→ **Reading text**
※ ※ ※
[INTERESTING] MAKE PILES OF EQUAL HEIGHT

Given N piles of coins and the number of coins in each pile, your job is to make all piles have same number of coins. You can add or remove one single coin from a pile at a time. Removing or adding a coin affects only a single pile. Also adding a coin to a pile costs c1 and removing a coin from a pile costs c2. What is the minimum cost to make the coins in all the piles equal assuming you have infinite number of coins which you can use to add on any pile ?

Note: A Coin can be removed from a pile only when the pile has at least one coin.

for eg.

n = 3 
coins in each pile = [1,5,10]
c1 = 1, c2 = 1;
ans = 9

How will you solve this problem ?

Can u please link the problem :slight_smile:

do u have a link???

Sorry, I don’t have the link, we can discuss the logic which is more important.

I think ternary search may be applied on this problem

This seems to be binary search question.
Final pile size will lie between min and max number of coins in all the piles.

  1. consider mid as final size of all piles.
  2. calculate the cost of insertion and deletion
  3. based on costOfInsertion and costOfDeletion reduce the search space.
  4. for each pass calculate the min total cost

time complexity: O(nlog n)

i would consider binary search as solution for this problem
※ ※ ※
→ **Extracted data**
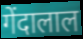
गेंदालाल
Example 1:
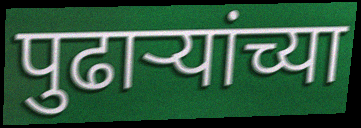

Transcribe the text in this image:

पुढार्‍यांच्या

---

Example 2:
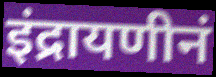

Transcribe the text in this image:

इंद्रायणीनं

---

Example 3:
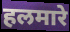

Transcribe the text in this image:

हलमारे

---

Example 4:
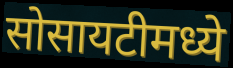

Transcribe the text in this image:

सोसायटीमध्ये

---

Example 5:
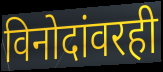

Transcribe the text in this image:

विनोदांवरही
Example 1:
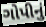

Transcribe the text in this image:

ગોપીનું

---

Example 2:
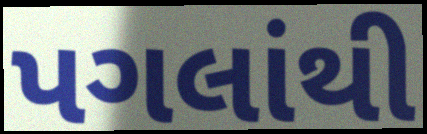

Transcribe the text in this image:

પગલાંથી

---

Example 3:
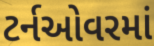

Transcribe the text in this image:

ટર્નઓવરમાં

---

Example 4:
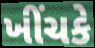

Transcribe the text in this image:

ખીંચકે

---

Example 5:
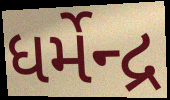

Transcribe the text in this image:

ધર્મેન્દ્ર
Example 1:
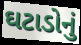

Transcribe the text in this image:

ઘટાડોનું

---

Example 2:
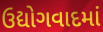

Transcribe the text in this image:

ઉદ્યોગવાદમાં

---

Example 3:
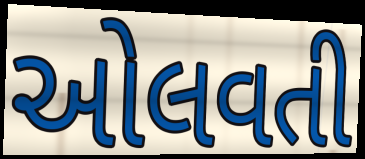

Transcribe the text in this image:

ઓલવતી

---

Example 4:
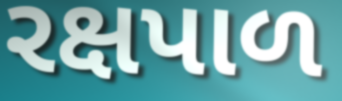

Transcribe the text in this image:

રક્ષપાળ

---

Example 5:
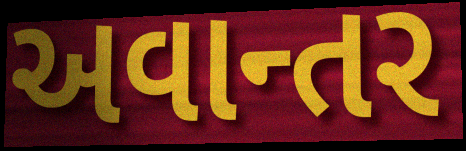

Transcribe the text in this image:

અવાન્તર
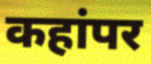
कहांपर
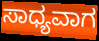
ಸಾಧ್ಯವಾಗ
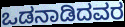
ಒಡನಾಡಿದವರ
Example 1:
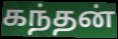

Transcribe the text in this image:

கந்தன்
※ ※ ※
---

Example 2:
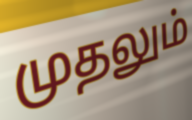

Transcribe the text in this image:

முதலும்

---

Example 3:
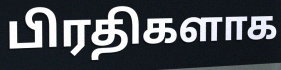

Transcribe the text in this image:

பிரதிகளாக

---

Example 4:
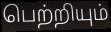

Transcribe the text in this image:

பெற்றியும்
※ ※ ※
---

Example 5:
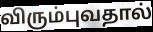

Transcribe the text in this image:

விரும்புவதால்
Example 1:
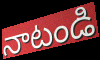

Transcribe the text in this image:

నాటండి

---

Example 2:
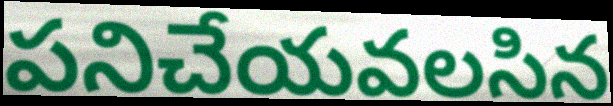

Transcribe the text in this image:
※ ※ ※
→ **Prompt 1**
Rewrite the paragraph of the coin-pile thread that begins "Given N piles of coins" as a short list that keeps its main facts.
→ **Prompt 2**
Reproduce the passage of the coin-pile thread starting at "Final pile size" and ending at "complexity: O(nlog n)".

→ **Full response 1**
- There are N piles of coins, and the number of coins in each pile is known.
- The goal is to make every pile hold the same number of coins.
- Coins are added to or removed from a single pile one at a time.
- Adding a coin costs c1, and removing a coin costs c2.
- An unlimited supply of coins is available for adding.
- The question asks for the minimum total cost to make all piles equal.

→ **Full response 2**
Final pile size will lie between min and max number of coins in all the piles.

  1. consider mid as final size of all piles.
  2. calculate the cost of insertion and deletion
  3. based on costOfInsertion and costOfDeletion reduce the search space.
  4. for each pass calculate the min total cost

time complexity: O(nlog n)